## WHAT THIS TASK INVOLVES
Nothing but the lines below from the one that contains "right elbow: (431, 499)" through the one that contains "left knee: (1082, 360)" should be retyped, exactly and including both ends. Do not include pictures.

━━━━━ DATA TO USE

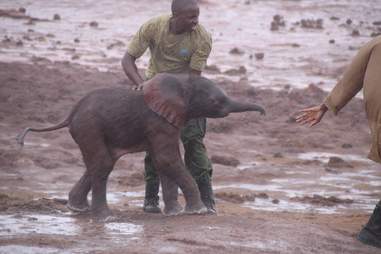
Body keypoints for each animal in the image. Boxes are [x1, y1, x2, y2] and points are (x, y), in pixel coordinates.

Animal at [16, 73, 262, 216]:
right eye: (216, 102)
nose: (263, 111)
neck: (181, 82)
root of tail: (70, 114)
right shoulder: (158, 121)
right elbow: (167, 159)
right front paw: (198, 212)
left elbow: (162, 162)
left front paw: (174, 213)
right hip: (89, 126)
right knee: (103, 163)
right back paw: (105, 216)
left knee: (101, 162)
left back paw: (77, 208)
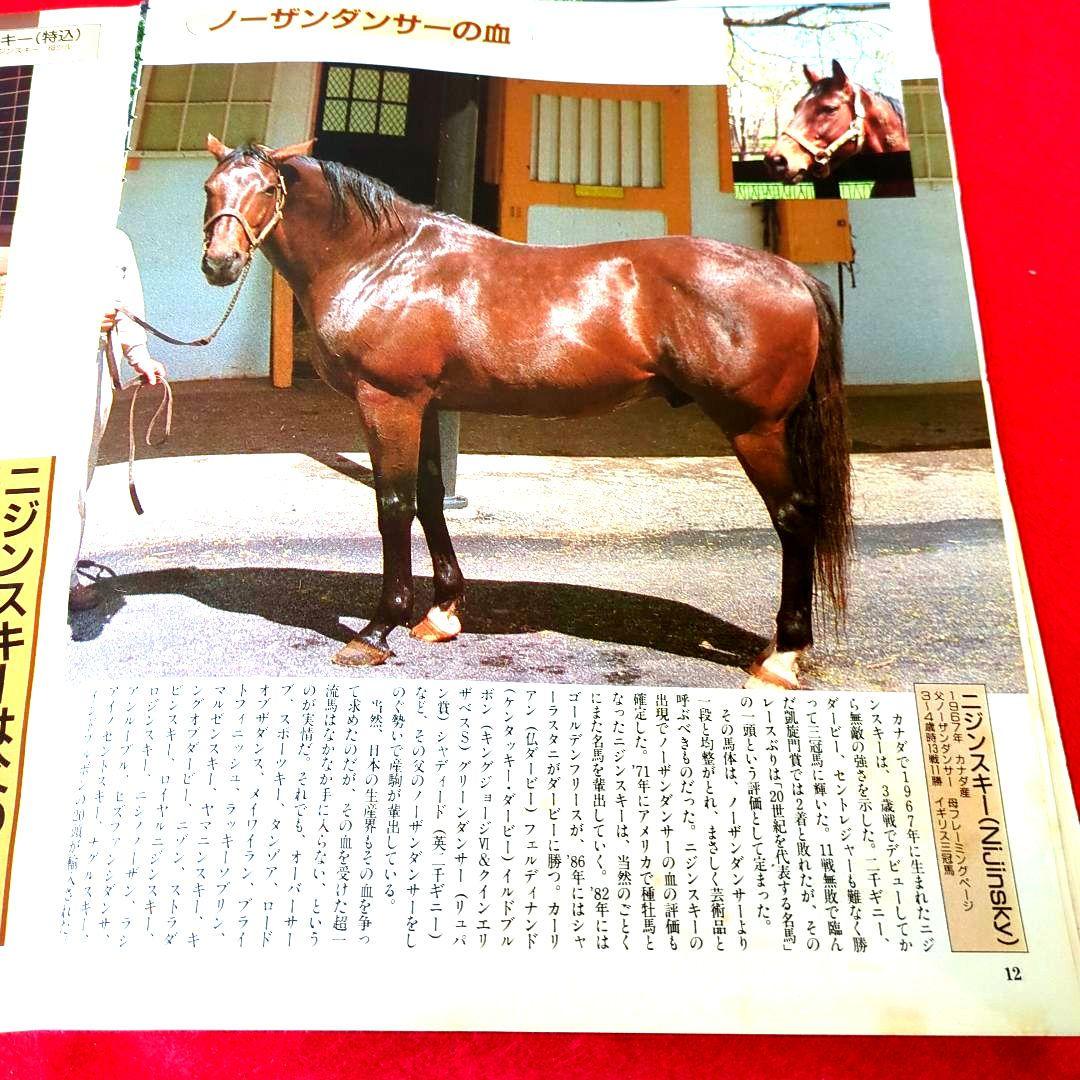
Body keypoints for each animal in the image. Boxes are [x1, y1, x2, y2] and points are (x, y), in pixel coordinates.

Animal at [200, 134, 853, 690]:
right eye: (210, 187)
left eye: (266, 190)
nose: (219, 263)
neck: (382, 261)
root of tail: (792, 274)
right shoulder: (428, 405)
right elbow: (431, 499)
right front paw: (441, 614)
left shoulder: (389, 403)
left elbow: (395, 507)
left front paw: (378, 630)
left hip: (755, 430)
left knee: (794, 518)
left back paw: (781, 657)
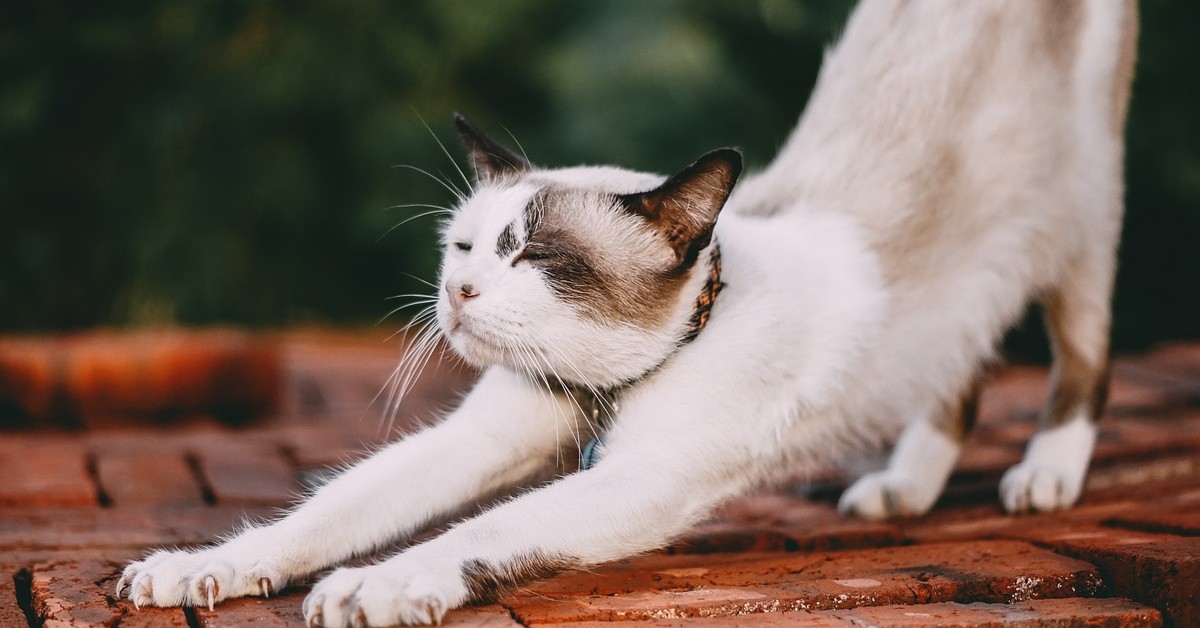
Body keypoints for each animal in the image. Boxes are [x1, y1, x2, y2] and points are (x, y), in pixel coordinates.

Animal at [117, 1, 1137, 624]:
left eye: (535, 256)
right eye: (465, 249)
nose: (457, 294)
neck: (607, 386)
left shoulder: (645, 479)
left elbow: (474, 534)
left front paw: (376, 587)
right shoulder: (483, 439)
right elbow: (319, 517)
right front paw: (190, 570)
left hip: (1076, 227)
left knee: (1082, 360)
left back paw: (1045, 475)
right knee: (960, 367)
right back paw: (904, 489)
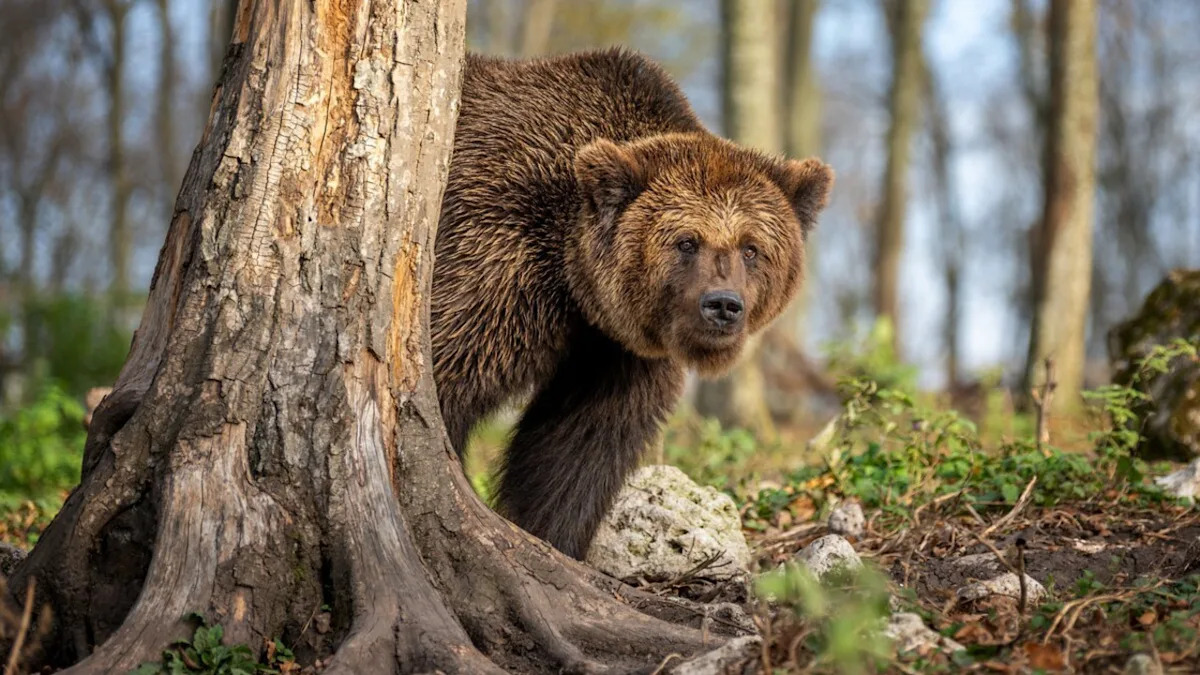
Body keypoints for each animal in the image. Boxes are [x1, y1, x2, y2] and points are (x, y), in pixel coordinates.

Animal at [432, 48, 834, 560]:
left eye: (751, 248)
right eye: (687, 241)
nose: (723, 305)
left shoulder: (620, 351)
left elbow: (579, 445)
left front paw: (549, 534)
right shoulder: (494, 257)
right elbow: (446, 371)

━━━━━━━━━━

## WRITTEN RESPONSE
right elbow: (431, 499)
right front paw: (441, 614)
left shoulder: (389, 403)
left elbow: (395, 507)
left front paw: (378, 630)
left hip: (755, 430)
left knee: (794, 518)
left back paw: (781, 657)
Body keypoints for each animal in the image. Boxes are [x1, y1, x2, y2] and points are (x, y), in pixel coordinates.

Animal at [117, 1, 1137, 624]:
left eye: (535, 256)
right eye: (465, 249)
nose: (457, 294)
neck: (607, 386)
left shoulder: (645, 479)
left elbow: (474, 534)
left front paw: (376, 587)
right shoulder: (483, 439)
right elbow: (319, 517)
right front paw: (190, 570)
left hip: (1076, 227)
left knee: (1082, 360)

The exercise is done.